We will also establish a Financial Crimes Unit of highly trained investigators to crack down on large-scale fraud and protect people’s investments. Some financial firms violate major anti-fraud laws because there’s no real penalty for being a repeat offender. That’s bad for consumers, and it’s bad for the vast majority of bankers and financial service professionals who do the right thing. So pass legislation that makes the penalties for fraud count.
I view “we WILL also establish…” as “We want to establish a Financial Crimes Unit, but we have to run it through Congress and standard procedure first.” People who don’t do the right thing should be penalized and will be penalized even more harshly for being repeat offenders if this unit is established.
And tonight, I am asking my Attorney General to create a special unit of federal prosecutors and leading state attorneys general to expand our investigations into the abusive lending and packaging of risky mortgages that led to the housing crisis. This new unit will hold accountable those who broke the law, speed assistance to homeowners, and help turn the page on an era of recklessness that hurt so many Americans.

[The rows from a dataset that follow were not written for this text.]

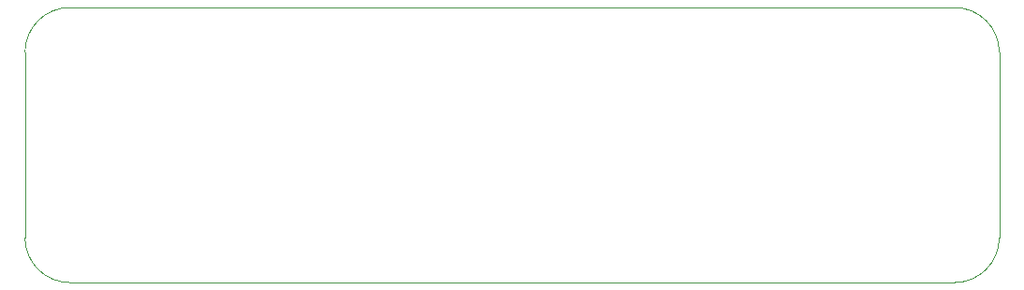
<source format=gbr>
%TF.GenerationSoftware,KiCad,Pcbnew,(6.0.9)*%
%TF.CreationDate,2023-08-23T16:46:46+02:00*%
%TF.ProjectId,p2000t-slot1-adapter-board,70323030-3074-42d7-936c-6f74312d6164,rev?*%
%TF.SameCoordinates,Original*%
%TF.FileFunction,Profile,NP*%
%FSLAX46Y46*%
G04 Gerber Fmt 4.6, Leading zero omitted, Abs format (unit mm)*
G04 Created by KiCad (PCBNEW (6.0.9)) date 2023-08-23 16:46:46*
%MOMM*%
%LPD*%
G01*
G04 APERTURE LIST*
%TA.AperFunction,Profile*%
%ADD10C,0.100000*%
%TD*%
G04 APERTURE END LIST*
D10*
X15413000Y-38588000D02*
X15413000Y-21824000D01*
X103551000Y-38588000D02*
X103551000Y-21824000D01*
X19477000Y-42652000D02*
X99487000Y-42652000D01*
X19477000Y-17760000D02*
X99487000Y-17760000D01*
X19477000Y-17760000D02*
G75*
G03*
X15413000Y-21824000I-2J-4063998D01*
G01*
X99487000Y-42652000D02*
G75*
G03*
X103551000Y-38588000I4J4063996D01*
G01*
X103551000Y-21824000D02*
G75*
G03*
X99487000Y-17760000I-4063996J4D01*
G01*
X15413000Y-38588000D02*
G75*
G03*
X19477000Y-42652000I4063996J-4D01*
G01*
M02*

</source>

This one is sticky. Until the details come out, we really won’t know how the mortgage lenders will be sanctioned. Are lenders who packed “risky mortgages” in the past going to be tried for previous lending, or is this a law that will only be used going forward?
The fact of the matter is that the State of the Union was chock-full of promises, and promises that can really change lending practices going forward. Unfortunately, bills like these can be caught up in Congress and we could never hear about them again. I sure hope that these do get passed, and going forward, this great country of ours will be even greater.